Elphaba - completely different topic - how do I save a thread that I might need later on? Appreciate your time.


----------



## Testingthewater (Apr 14, 2009)

marc said:


> 1 hour 15 mins.


Marc

Thanks for your reply Do I really want to spend 3 hours in a car each day I a now thinking.


----------



## Testingthewater (Apr 14, 2009)

katiepotato said:


> Hi there,
> 
> How long the journey will take depends on a couple of things:
> 
> ...


Katie

Thnak you for these comments - I appreciate them


----------



## Testingthewater (Apr 14, 2009)

Ogri750 said:


> I was travelling to AD from Arabian Ranches (before I was seconded to this dull place called Doha), and the site was just past the airport.
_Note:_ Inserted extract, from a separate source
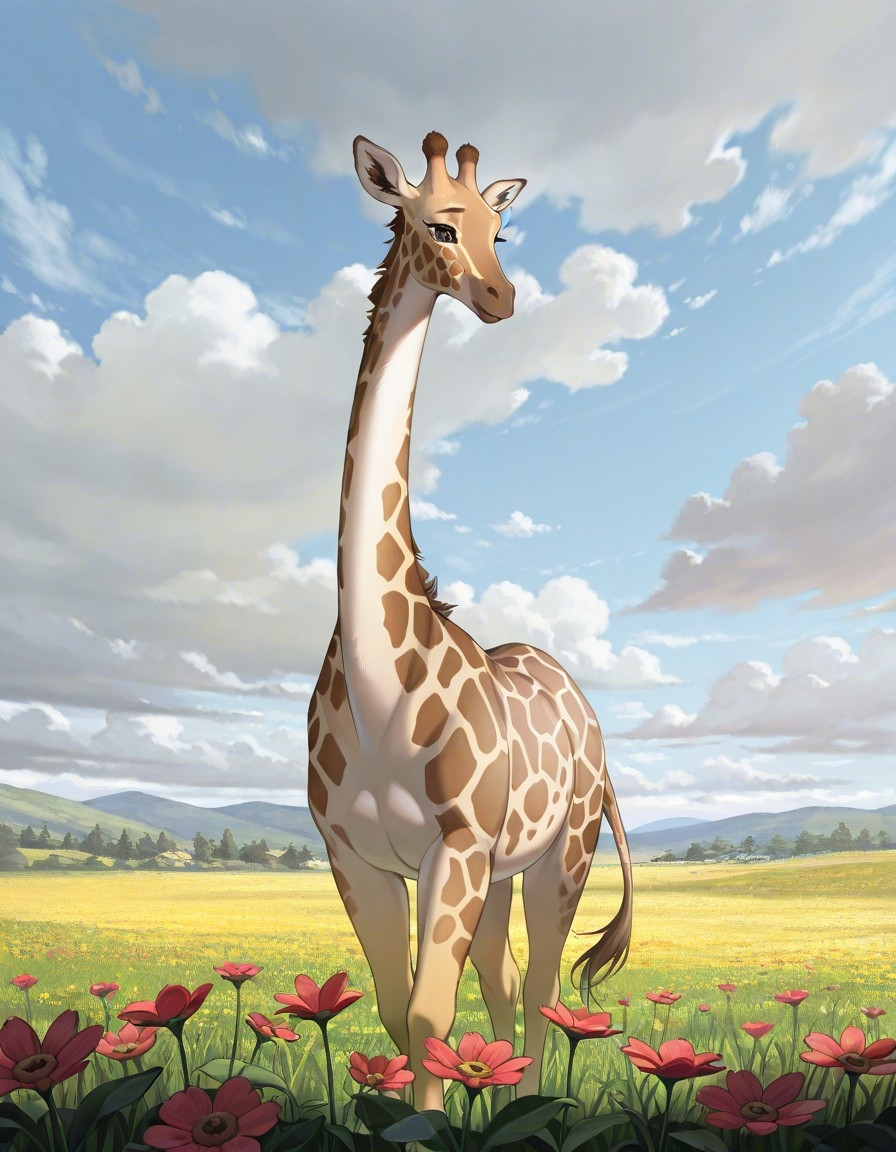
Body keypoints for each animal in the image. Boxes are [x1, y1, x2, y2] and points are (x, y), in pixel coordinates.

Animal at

Took about 1hr 10min in the morning and about 1hr 20 min coming home.
> 
> Certainly no worse than my commute in the UK, though some of the manouvres you see on the road do make you shake your head in disbelief


Ogri750

Thanks for this


----------



## marc (Mar 10, 2008)

i couldn't do that commute each day, 3 hrs out of a day in a car is harsh.... but theres limited housing options in AD so you may have no choice...


----------



## pokenose (Oct 10, 2008)

i have been in the same situation, working in the city centre of abu dhabi and needed to decide if i shud stay in dubai at a cheaper rental and drive for 3 hours everyday. I prefer paying the higher price for a year or so coz the risk driving on dubai-abudhabi road is way more than the extra price you pay on rental. It is not easy to get apartments in abu dhabi. But you do see apartments in the 120-140k range for 1-2 bedroom aprmnts. good luck with wotever you decide!


----------